→ **Stored data records**:
┄┄┄┄┄┄┄┄┄┄┄┄┄┄┄┄┄┄┄┄

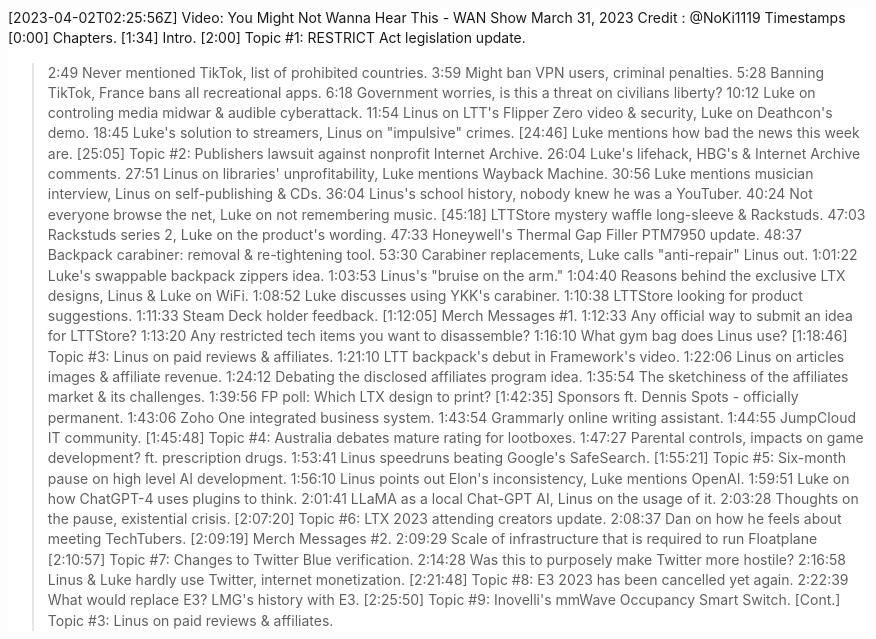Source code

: [2023-04-02T02:25:56Z] Video: You Might Not Wanna Hear This - WAN Show March 31, 2023 
Credit : @NoKi1119
Timestamps
[0:00] Chapters.
[1:34] Intro.
[2:00] Topic #1: RESTRICT Act legislation update.
   > 2:49 Never mentioned TikTok, list of prohibited countries.
   > 3:59 Might ban VPN users, criminal penalties.
   > 5:28 Banning TikTok, France bans all recreational apps.
   > 6:18 Government worries, is this a threat on civilians liberty?
   > 10:12 Luke on controling media midwar & audible cyberattack.
   > 11:54 Linus on LTT's Flipper Zero video & security, Luke on Deathcon's demo.
   > 18:45 Luke's solution to streamers, Linus on "impulsive" crimes.
[24:46] Luke mentions how bad the news this week are.
[25:05] Topic #2: Publishers lawsuit against nonprofit Internet Archive.
   > 26:04 Luke's lifehack, HBG's & Internet Archive comments.
   > 27:51 Linus on libraries' unprofitability, Luke mentions Wayback Machine.
   > 30:56 Luke mentions musician interview, Linus on self-publishing & CDs.
   > 36:04 Linus's school history, nobody knew he was a YouTuber.
   > 40:24 Not everyone browse the net, Luke on not remembering music.
[45:18] LTTStore mystery waffle long-sleeve & Rackstuds.
   > 47:03 Rackstuds series 2, Luke on the product's wording.
   > 47:33 Honeywell's Thermal Gap Filler PTM7950 update.
   > 48:37 Backpack carabiner: removal & re-tightening tool.
   > 53:30 Carabiner replacements, Luke calls "anti-repair" Linus out.
   > 1:01:22 Luke's swappable backpack zippers idea.
   > 1:03:53 Linus's "bruise on the arm." 
   > 1:04:40 Reasons behind the exclusive LTX designs, Linus & Luke on WiFi.
   > 1:08:52 Luke discusses using YKK's carabiner.
   > 1:10:38 LTTStore looking for product suggestions.
   > 1:11:33 Steam Deck holder feedback.
[1:12:05] Merch Messages #1.
   > 1:12:33 Any official way to submit an idea for LTTStore?
   > 1:13:20 Any restricted tech items you want to disassemble?
   > 1:16:10 What gym bag does Linus use?
[1:18:46] Topic #3: Linus on paid reviews & affiliates.
   > 1:21:10 LTT backpack's debut in Framework's video.
   > 1:22:06 Linus on articles images & affiliate revenue.
   > 1:24:12 Debating the disclosed affiliates program idea.
   > 1:35:54 The sketchiness of the affiliates market & its challenges.
   > 1:39:56 FP poll: Which LTX design to print?
[1:42:35] Sponsors ft. Dennis Spots - officially permanent.
   > 1:43:06 Zoho One integrated business system.
   > 1:43:54 Grammarly online writing assistant.
   > 1:44:55 JumpCloud IT community.
[1:45:48] Topic #4: Australia debates mature rating for lootboxes.
   > 1:47:27 Parental controls, impacts on game development? ft. prescription drugs.
   > 1:53:41 Linus speedruns beating Google's SafeSearch.
[1:55:21] Topic #5: Six-month pause on high level AI development.
   > 1:56:10 Linus points out Elon's inconsistency, Luke mentions OpenAI.
   > 1:59:51 Luke on how ChatGPT-4 uses plugins to think.
   > 2:01:41 LLaMA as a local Chat-GPT AI, Linus on the usage of it.
   > 2:03:28 Thoughts on the pause, existential crisis.
[2:07:20] Topic #6: LTX 2023 attending creators update.
   > 2:08:37 Dan on how he feels about meeting TechTubers.
[2:09:19] Merch Messages #2.
   > 2:09:29 Scale of infrastructure that is required to run Floatplane
[2:10:57] Topic #7: Changes to Twitter Blue verification.
   > 2:14:28 Was this to purposely make Twitter more hostile?
   > 2:16:58 Linus & Luke hardly use Twitter, internet monetization.
[2:21:48] Topic #8: E3 2023 has been cancelled yet again.
   > 2:22:39 What would replace E3? LMG's history with E3.
[2:25:50] Topic #9: Inovelli's mmWave Occupancy Smart Switch.
[Cont.] Topic #3: Linus on paid reviews & affiliates.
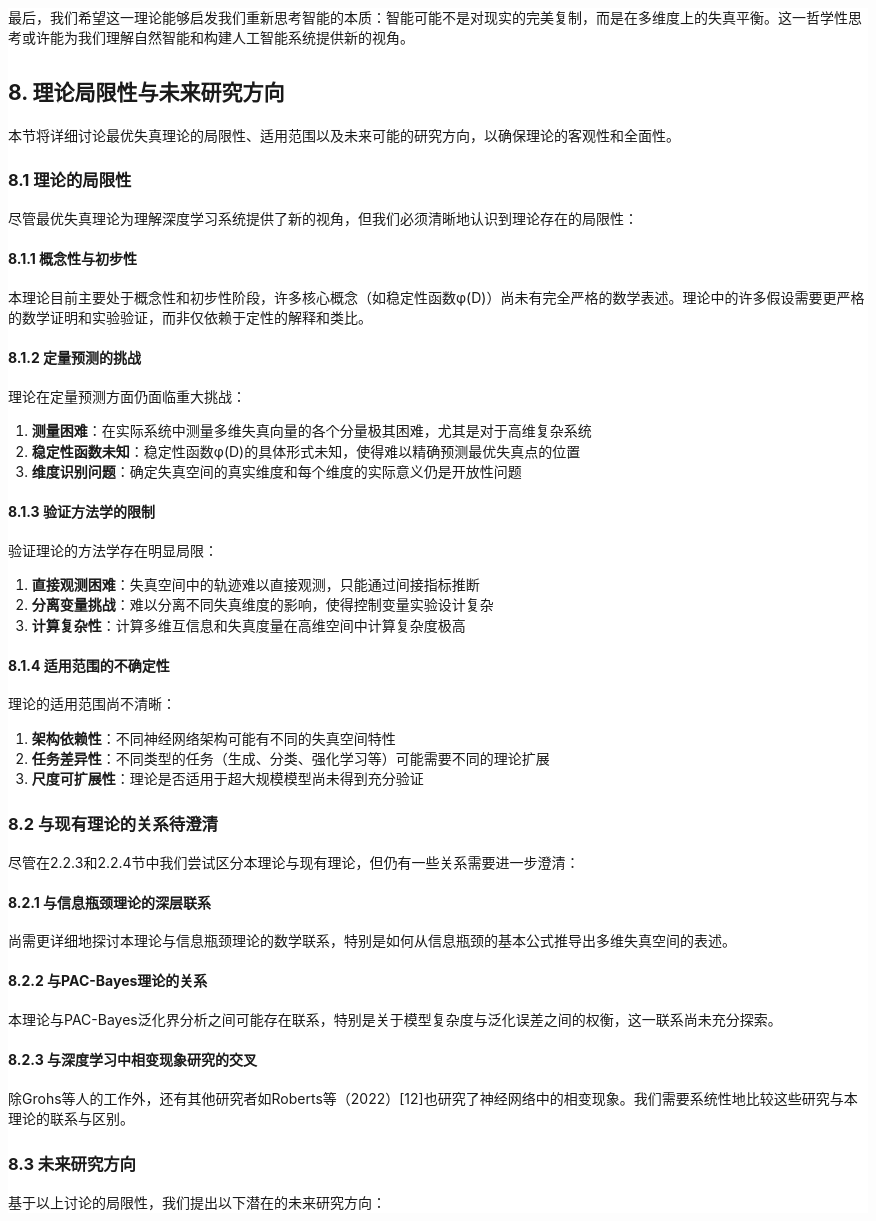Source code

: 最后，我们希望这一理论能够启发我们重新思考智能的本质：智能可能不是对现实的完美复制，而是在多维度上的失真平衡。这一哲学性思考或许能为我们理解自然智能和构建人工智能系统提供新的视角。


## 8. 理论局限性与未来研究方向

本节将详细讨论最优失真理论的局限性、适用范围以及未来可能的研究方向，以确保理论的客观性和全面性。

### 8.1 理论的局限性

尽管最优失真理论为理解深度学习系统提供了新的视角，但我们必须清晰地认识到理论存在的局限性：

#### 8.1.1 概念性与初步性

本理论目前主要处于概念性和初步性阶段，许多核心概念（如稳定性函数φ(D)）尚未有完全严格的数学表述。理论中的许多假设需要更严格的数学证明和实验验证，而非仅依赖于定性的解释和类比。

#### 8.1.2 定量预测的挑战

理论在定量预测方面仍面临重大挑战：
1. **测量困难**：在实际系统中测量多维失真向量的各个分量极其困难，尤其是对于高维复杂系统
2. **稳定性函数未知**：稳定性函数φ(D)的具体形式未知，使得难以精确预测最优失真点的位置
3. **维度识别问题**：确定失真空间的真实维度和每个维度的实际意义仍是开放性问题

#### 8.1.3 验证方法学的限制

验证理论的方法学存在明显局限：
1. **直接观测困难**：失真空间中的轨迹难以直接观测，只能通过间接指标推断
2. **分离变量挑战**：难以分离不同失真维度的影响，使得控制变量实验设计复杂
3. **计算复杂性**：计算多维互信息和失真度量在高维空间中计算复杂度极高

#### 8.1.4 适用范围的不确定性

理论的适用范围尚不清晰：
1. **架构依赖性**：不同神经网络架构可能有不同的失真空间特性
2. **任务差异性**：不同类型的任务（生成、分类、强化学习等）可能需要不同的理论扩展
3. **尺度可扩展性**：理论是否适用于超大规模模型尚未得到充分验证

### 8.2 与现有理论的关系待澄清

尽管在2.2.3和2.2.4节中我们尝试区分本理论与现有理论，但仍有一些关系需要进一步澄清：

#### 8.2.1 与信息瓶颈理论的深层联系

尚需更详细地探讨本理论与信息瓶颈理论的数学联系，特别是如何从信息瓶颈的基本公式推导出多维失真空间的表述。

#### 8.2.2 与PAC-Bayes理论的关系

本理论与PAC-Bayes泛化界分析之间可能存在联系，特别是关于模型复杂度与泛化误差之间的权衡，这一联系尚未充分探索。

#### 8.2.3 与深度学习中相变现象研究的交叉

除Grohs等人的工作外，还有其他研究者如Roberts等（2022）[12]也研究了神经网络中的相变现象。我们需要系统性地比较这些研究与本理论的联系与区别。

### 8.3 未来研究方向

基于以上讨论的局限性，我们提出以下潜在的未来研究方向：
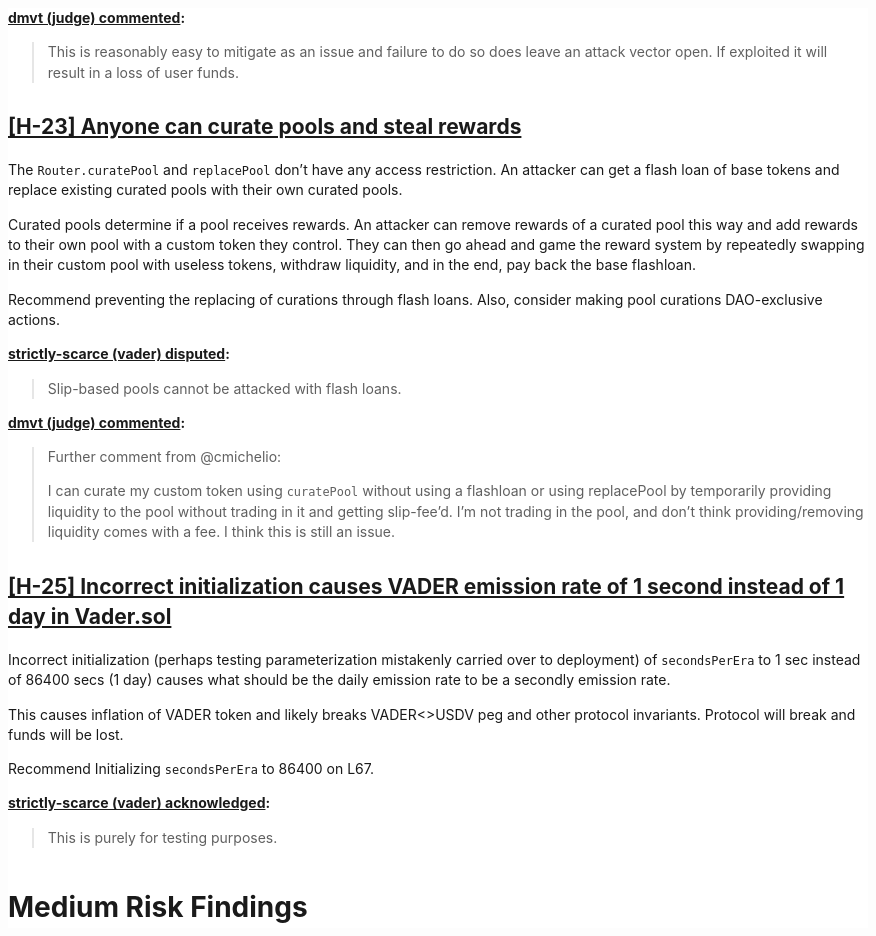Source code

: **[dmvt (judge) commented](https://github.com/code-423n4/2021-04-vader-findings/issues/316#issuecomment-849061196):**

> This is reasonably easy to mitigate as an issue and failure to do so does leave an attack vector open. If exploited it will result in a loss of user funds.

[](#h-23-anyone-can-curate-pools-and-steal-rewards)[\[H-23\] Anyone can curate pools and steal rewards](https://github.com/code-423n4/2021-04-vader-findings/issues/210)
------------------------------------------------------------------------------------------------------------------------------------------------------------------------

The `Router.curatePool` and `replacePool` don’t have any access restriction. An attacker can get a flash loan of base tokens and replace existing curated pools with their own curated pools.

Curated pools determine if a pool receives rewards. An attacker can remove rewards of a curated pool this way and add rewards to their own pool with a custom token they control. They can then go ahead and game the reward system by repeatedly swapping in their custom pool with useless tokens, withdraw liquidity, and in the end, pay back the base flashloan.

Recommend preventing the replacing of curations through flash loans. Also, consider making pool curations DAO-exclusive actions.

**[strictly-scarce (vader) disputed](https://github.com/code-423n4/2021-04-vader-findings/issues/210#issuecomment-828473380):**

> Slip-based pools cannot be attacked with flash loans.

**[dmvt (judge) commented](https://github.com/code-423n4/2021-04-vader-findings/issues/210#issuecomment-849131582):**

> Further comment from @cmichelio:
> 
> I can curate my custom token using `curatePool` without using a flashloan or using replacePool by temporarily providing liquidity to the pool without trading in it and getting slip-fee’d. I’m not trading in the pool, and don’t think providing/removing liquidity comes with a fee. I think this is still an issue.

[](#h-25-incorrect-initialization-causes-vader-emission-rate-of-1-second-instead-of-1-day-in-vadersol)[\[H-25\] Incorrect initialization causes VADER emission rate of 1 second instead of 1 day in Vader.sol](https://github.com/code-423n4/2021-04-vader-findings/issues/155)
-------------------------------------------------------------------------------------------------------------------------------------------------------------------------------------------------------------------------------------------------------------------------------

Incorrect initialization (perhaps testing parameterization mistakenly carried over to deployment) of `secondsPerEra` to 1 sec instead of 86400 secs (1 day) causes what should be the daily emission rate to be a secondly emission rate.

This causes inflation of VADER token and likely breaks VADER<>USDV peg and other protocol invariants. Protocol will break and funds will be lost.

Recommend Initializing `secondsPerEra` to 86400 on L67.

**[strictly-scarce (vader) acknowledged](https://github.com/code-423n4/2021-04-vader-findings/issues/155#issuecomment-830606416):**

> This is purely for testing purposes.

[](#medium-risk-findings)Medium Risk Findings
=============================================
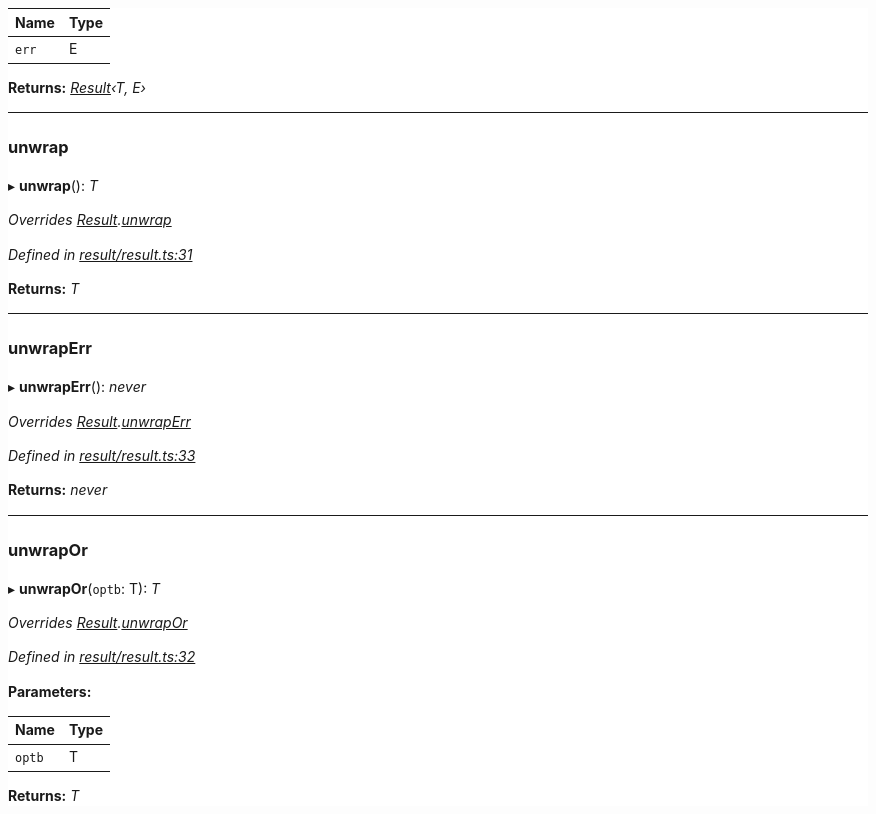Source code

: Name | Type |
------ | ------ |
`err` | E |

**Returns:** *[Result](result.md)‹T, E›*

___

###  unwrap

▸ **unwrap**(): *T*

*Overrides [Result](result.md).[unwrap](result.md#unwrap)*

*Defined in [result/result.ts:31](https://github.com/qworks-io/monads/blob/6a3a7f7/src/result/result.ts#L31)*

**Returns:** *T*

___

###  unwrapErr

▸ **unwrapErr**(): *never*

*Overrides [Result](result.md).[unwrapErr](result.md#unwraperr)*

*Defined in [result/result.ts:33](https://github.com/qworks-io/monads/blob/6a3a7f7/src/result/result.ts#L33)*

**Returns:** *never*

___

###  unwrapOr

▸ **unwrapOr**(`optb`: T): *T*

*Overrides [Result](result.md).[unwrapOr](result.md#unwrapor)*

*Defined in [result/result.ts:32](https://github.com/qworks-io/monads/blob/6a3a7f7/src/result/result.ts#L32)*

**Parameters:**

Name | Type |
------ | ------ |
`optb` | T |

**Returns:** *T*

┄┄┄┄┄┄┄┄┄┄┄┄┄┄┄┄┄┄┄┄

→ **WHAT THE TASK ASKS**: Reproduce verbatim the lines of the records beginning with the line that contains "基于以上讨论的局限性，我们提出以下潜在的未来研究方向：" and continuing through the line that contains "own curated pools.", with both of those lines included. Omit the pictures from your reproduction.

→ **ANSWER TO THIS PROBLEM**:
基于以上讨论的局限性，我们提出以下潜在的未来研究方向：
Source code

: **[dmvt (judge) commented](https://github.com/code-423n4/2021-04-vader-findings/issues/316#issuecomment-849061196):**

> This is reasonably easy to mitigate as an issue and failure to do so does leave an attack vector open. If exploited it will result in a loss of user funds.

[](#h-23-anyone-can-curate-pools-and-steal-rewards)[\[H-23\] Anyone can curate pools and steal rewards](https://github.com/code-423n4/2021-04-vader-findings/issues/210)
------------------------------------------------------------------------------------------------------------------------------------------------------------------------

The `Router.curatePool` and `replacePool` don’t have any access restriction. An attacker can get a flash loan of base tokens and replace existing curated pools with their own curated pools.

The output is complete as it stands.